Dion Goldsworthy, now director of export sales at Gregory, was one of the owners of Rock Creek Lodge near Bishop, Calif., in the mid-80s when Metcalf and his wife, Kathy, were married at the lodge.
Jim BoisD’Enghien, director of sales and marketing for Gregory, worked closely with Black Diamond when he was running sales and marketing for Atlas Snowshoes to develop the first crampon-compatible snowshoe in 1997-1998. The designers that worked on the project for Atlas were Daniel Emerson and Ben Warner.
And, for Wayne Gregory, who is Mormon, he is now part of a company that is headquartered in Salt Lake City, the church’s global base, and led by the same man who years ago first asked him for a pack to go climbing in Alaska.
It all seems meant to be.
A plan 21 years in the making
Black Diamond Equipment was founded on Dec. 1, 1989, when the assets of Chouinard Equipment Ltd. were purchased out of Chapter 11 bankruptcy by Metcalf, Maria Cranor, Meredith Saarinen, Hong Kyu Kwak, plus other former Chouinard employees and a few outside investors, including Duff. Yvon Chouinard had placed the company in bankruptcy in early 1989 to protect it and Patagonia from several liability lawsuits filed against Chouinard Equipment by individuals who were alleging there were insufficient warnings on climbing products about the dangers of climbing.
Metcalf told us he and his team have been able to reach this point simply because they created a unique company structure, with no professional investors, no partnerships, a true board of directors, and friends and family who were investors with a long-term view.
“This was about a vision and making a difference all along,” Metcalf told us. “I went to family, friends and fools when we first put this deal together and while I would not commit to a liquidity date and made them understand this was not about pulling money out in four to five years, I did promise them we would run this professionally, with a board and I would serve at the pleasure of that board. We have not put one penny into this business since 1989. Our first goal was to get to $5 million a year in sales, and to reach a point where we could make a real difference by being corporate champions of innovation, and protecting access and preserving wild places.”
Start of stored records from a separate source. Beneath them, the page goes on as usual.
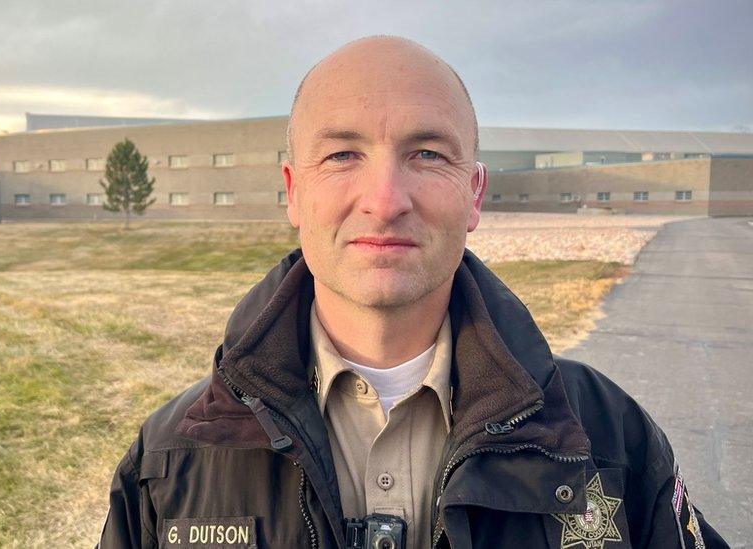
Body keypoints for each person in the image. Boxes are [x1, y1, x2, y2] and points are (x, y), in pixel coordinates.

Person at [96, 36, 726, 548]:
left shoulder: (609, 440)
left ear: (474, 193)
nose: (385, 201)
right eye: (343, 155)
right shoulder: (172, 460)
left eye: (426, 154)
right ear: (292, 190)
Metcalf also said the employees are all owners of the company through its KSOP, so they have felt invested in the future of the company, its direction, its culture and will now be rewarded for that loyalty.
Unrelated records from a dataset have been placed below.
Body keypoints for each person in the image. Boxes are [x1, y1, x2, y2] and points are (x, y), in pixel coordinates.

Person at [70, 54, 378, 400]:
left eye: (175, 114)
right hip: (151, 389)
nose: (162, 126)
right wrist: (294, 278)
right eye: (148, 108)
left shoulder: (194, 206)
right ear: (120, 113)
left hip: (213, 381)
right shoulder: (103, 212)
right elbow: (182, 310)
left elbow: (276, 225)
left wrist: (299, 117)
Just as the original plan in 1989 was unique in its approach, Metcalf and Kanders are embarking on the next chapter that is equally unique in its inception.
“While it is termed an acquisition, in many ways, it is a rollover for many shareholders and a way to get Black Diamond public and stay autonomous,” Metcalf told SNEWS. “This deal was the answer to my long-term questions and it ensures the permanence of this company. It also ensures that we are able to raise the stature of the outdoor industry in Utah with a company that is now even more influential in being a champion for access, environment and preservation of wild places.
“It is truly wonderful for the next generation of managers behind me. I think about how I felt starting this company 21 years ago — it was enthralling and intimidating. I am ultimately not going to finish this line on the climb we start today. It is our managers who now have a strong brand and a global platform that will take us all the way there, and that makes me very happy,” he said.
Added Kanders, “We got lucky. None of us planned this. What I love about Peter is his personal and business relationship to climbing. There is a lot of teamwork in climbing and in a significant way you have to rely on your partners, and as a result, those partnerships tend to be very meaningful and very deep. I feel this new company venture is like that…it is very, very exciting for me. I am truly overwhelmed and a very lucky guy.”